Extract the field and value lines from every row below, one line per field and in the same order, copying each value character for character.

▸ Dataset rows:
___
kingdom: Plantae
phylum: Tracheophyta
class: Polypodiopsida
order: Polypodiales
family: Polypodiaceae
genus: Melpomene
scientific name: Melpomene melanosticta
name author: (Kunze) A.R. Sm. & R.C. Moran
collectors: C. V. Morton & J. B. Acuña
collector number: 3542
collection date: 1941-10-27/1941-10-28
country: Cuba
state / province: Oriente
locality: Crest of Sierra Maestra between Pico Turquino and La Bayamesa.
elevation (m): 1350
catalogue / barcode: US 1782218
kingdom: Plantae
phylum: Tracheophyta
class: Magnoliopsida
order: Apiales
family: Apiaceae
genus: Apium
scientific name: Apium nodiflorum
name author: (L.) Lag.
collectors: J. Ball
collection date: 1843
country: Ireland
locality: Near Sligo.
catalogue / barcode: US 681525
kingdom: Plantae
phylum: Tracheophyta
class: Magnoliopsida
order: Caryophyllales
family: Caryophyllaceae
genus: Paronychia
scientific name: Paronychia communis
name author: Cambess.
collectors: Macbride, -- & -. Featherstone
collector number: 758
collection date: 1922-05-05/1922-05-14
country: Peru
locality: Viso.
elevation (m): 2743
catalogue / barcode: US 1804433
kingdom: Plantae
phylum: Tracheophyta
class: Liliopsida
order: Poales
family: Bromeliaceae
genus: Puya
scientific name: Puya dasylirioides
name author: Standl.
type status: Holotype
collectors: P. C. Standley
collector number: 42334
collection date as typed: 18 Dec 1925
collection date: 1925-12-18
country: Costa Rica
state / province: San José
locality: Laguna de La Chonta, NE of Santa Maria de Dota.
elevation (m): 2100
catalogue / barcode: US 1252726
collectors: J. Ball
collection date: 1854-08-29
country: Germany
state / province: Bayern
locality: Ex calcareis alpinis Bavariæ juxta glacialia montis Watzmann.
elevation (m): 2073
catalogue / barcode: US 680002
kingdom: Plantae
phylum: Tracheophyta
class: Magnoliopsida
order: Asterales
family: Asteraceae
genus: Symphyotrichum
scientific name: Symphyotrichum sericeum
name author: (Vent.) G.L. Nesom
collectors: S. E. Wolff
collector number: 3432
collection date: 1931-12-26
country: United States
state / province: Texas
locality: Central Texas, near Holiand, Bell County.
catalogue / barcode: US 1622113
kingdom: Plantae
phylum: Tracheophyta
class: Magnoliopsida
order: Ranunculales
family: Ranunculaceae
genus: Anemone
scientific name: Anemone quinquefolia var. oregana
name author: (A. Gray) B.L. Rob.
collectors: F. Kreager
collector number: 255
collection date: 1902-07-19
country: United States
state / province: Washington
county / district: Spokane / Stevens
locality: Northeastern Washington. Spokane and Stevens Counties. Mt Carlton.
___
▸ REPLY:
kingdom: Plantae
phylum: Tracheophyta
class: Polypodiopsida
order: Polypodiales
family: Polypodiaceae
genus: Melpomene
scientific name: Melpomene melanosticta
name author: (Kunze) A.R. Sm. & R.C. Moran
collectors: C. V. Morton & J. B. Acuña
collector number: 3542
collection date: 1941-10-27/1941-10-28
country: Cuba
state / province: Oriente
locality: Crest of Sierra Maestra between Pico Turquino and La Bayamesa.
elevation (m): 1350
catalogue / barcode: US 1782218
kingdom: Plantae
phylum: Tracheophyta
class: Magnoliopsida
order: Apiales
family: Apiaceae
genus: Apium
scientific name: Apium nodiflorum
name author: (L.) Lag.
collectors: J. Ball
collection date: 1843
country: Ireland
locality: Near Sligo.
catalogue / barcode: US 681525
kingdom: Plantae
phylum: Tracheophyta
class: Magnoliopsida
order: Caryophyllales
family: Caryophyllaceae
genus: Paronychia
scientific name: Paronychia communis
name author: Cambess.
collectors: Macbride, -- & -. Featherstone
collector number: 758
collection date: 1922-05-05/1922-05-14
country: Peru
locality: Viso.
elevation (m): 2743
catalogue / barcode: US 1804433
kingdom: Plantae
phylum: Tracheophyta
class: Liliopsida
order: Poales
family: Bromeliaceae
genus: Puya
scientific name: Puya dasylirioides
name author: Standl.
type status: Holotype
collectors: P. C. Standley
collector number: 42334
collection date as typed: 18 Dec 1925
collection date: 1925-12-18
country: Costa Rica
state / province: San José
locality: Laguna de La Chonta, NE of Santa Maria de Dota.
elevation (m): 2100
catalogue / barcode: US 1252726
collectors: J. Ball
collection date: 1854-08-29
country: Germany
state / province: Bayern
locality: Ex calcareis alpinis Bavariæ juxta glacialia montis Watzmann.
elevation (m): 2073
catalogue / barcode: US 680002
kingdom: Plantae
phylum: Tracheophyta
class: Magnoliopsida
order: Asterales
family: Asteraceae
genus: Symphyotrichum
scientific name: Symphyotrichum sericeum
name author: (Vent.) G.L. Nesom
collectors: S. E. Wolff
collector number: 3432
collection date: 1931-12-26
country: United States
state / province: Texas
locality: Central Texas, near Holiand, Bell County.
catalogue / barcode: US 1622113
kingdom: Plantae
phylum: Tracheophyta
class: Magnoliopsida
order: Ranunculales
family: Ranunculaceae
genus: Anemone
scientific name: Anemone quinquefolia var. oregana
name author: (A. Gray) B.L. Rob.
collectors: F. Kreager
collector number: 255
collection date: 1902-07-19
country: United States
state / province: Washington
county / district: Spokane / Stevens
locality: Northeastern Washington. Spokane and Stevens Counties. Mt Carlton.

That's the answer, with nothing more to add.